Search each line of the data for the word "шаблона"; copy every line where it is found.

Stored items from a collection:

+++++

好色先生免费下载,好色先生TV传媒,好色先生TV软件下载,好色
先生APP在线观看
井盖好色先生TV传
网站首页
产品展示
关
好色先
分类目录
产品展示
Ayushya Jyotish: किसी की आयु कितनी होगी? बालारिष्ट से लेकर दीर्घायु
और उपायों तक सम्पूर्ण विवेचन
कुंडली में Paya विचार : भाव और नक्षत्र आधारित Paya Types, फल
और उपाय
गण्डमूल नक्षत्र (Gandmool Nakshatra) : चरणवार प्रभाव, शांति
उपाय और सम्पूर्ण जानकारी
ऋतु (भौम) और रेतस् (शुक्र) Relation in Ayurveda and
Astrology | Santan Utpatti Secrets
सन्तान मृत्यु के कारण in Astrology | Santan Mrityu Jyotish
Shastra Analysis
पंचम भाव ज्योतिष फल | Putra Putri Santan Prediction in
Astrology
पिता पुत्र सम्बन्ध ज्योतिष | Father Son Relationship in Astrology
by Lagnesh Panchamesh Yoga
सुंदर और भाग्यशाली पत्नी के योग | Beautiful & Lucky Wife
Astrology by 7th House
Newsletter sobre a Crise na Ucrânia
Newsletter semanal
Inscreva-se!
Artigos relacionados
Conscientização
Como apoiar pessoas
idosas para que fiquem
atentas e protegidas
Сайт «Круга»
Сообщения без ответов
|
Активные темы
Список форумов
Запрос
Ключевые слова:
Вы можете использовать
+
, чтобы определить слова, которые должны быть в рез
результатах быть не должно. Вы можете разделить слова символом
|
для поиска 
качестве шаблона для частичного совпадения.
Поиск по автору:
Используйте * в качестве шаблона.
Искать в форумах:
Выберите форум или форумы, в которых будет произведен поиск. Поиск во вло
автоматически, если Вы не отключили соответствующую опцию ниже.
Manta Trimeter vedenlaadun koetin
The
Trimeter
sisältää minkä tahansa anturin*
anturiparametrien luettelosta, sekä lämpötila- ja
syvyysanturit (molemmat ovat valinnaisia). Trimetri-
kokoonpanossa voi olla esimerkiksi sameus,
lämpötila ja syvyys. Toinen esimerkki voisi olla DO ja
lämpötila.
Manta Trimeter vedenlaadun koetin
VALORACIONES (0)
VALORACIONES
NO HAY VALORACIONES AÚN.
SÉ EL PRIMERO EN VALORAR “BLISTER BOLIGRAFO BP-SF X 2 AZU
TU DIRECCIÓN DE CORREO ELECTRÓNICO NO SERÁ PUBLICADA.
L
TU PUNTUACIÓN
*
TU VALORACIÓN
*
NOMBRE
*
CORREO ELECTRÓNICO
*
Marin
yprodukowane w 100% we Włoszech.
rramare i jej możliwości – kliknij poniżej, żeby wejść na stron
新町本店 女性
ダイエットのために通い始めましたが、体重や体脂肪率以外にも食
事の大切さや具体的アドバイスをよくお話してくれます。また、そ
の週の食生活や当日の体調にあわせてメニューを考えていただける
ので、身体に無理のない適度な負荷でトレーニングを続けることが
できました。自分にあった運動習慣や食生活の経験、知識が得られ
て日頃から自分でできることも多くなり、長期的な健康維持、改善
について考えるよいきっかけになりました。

+++++

Problem solution:
качестве шаблона для частичного совпадения.
Используйте * в качестве шаблона.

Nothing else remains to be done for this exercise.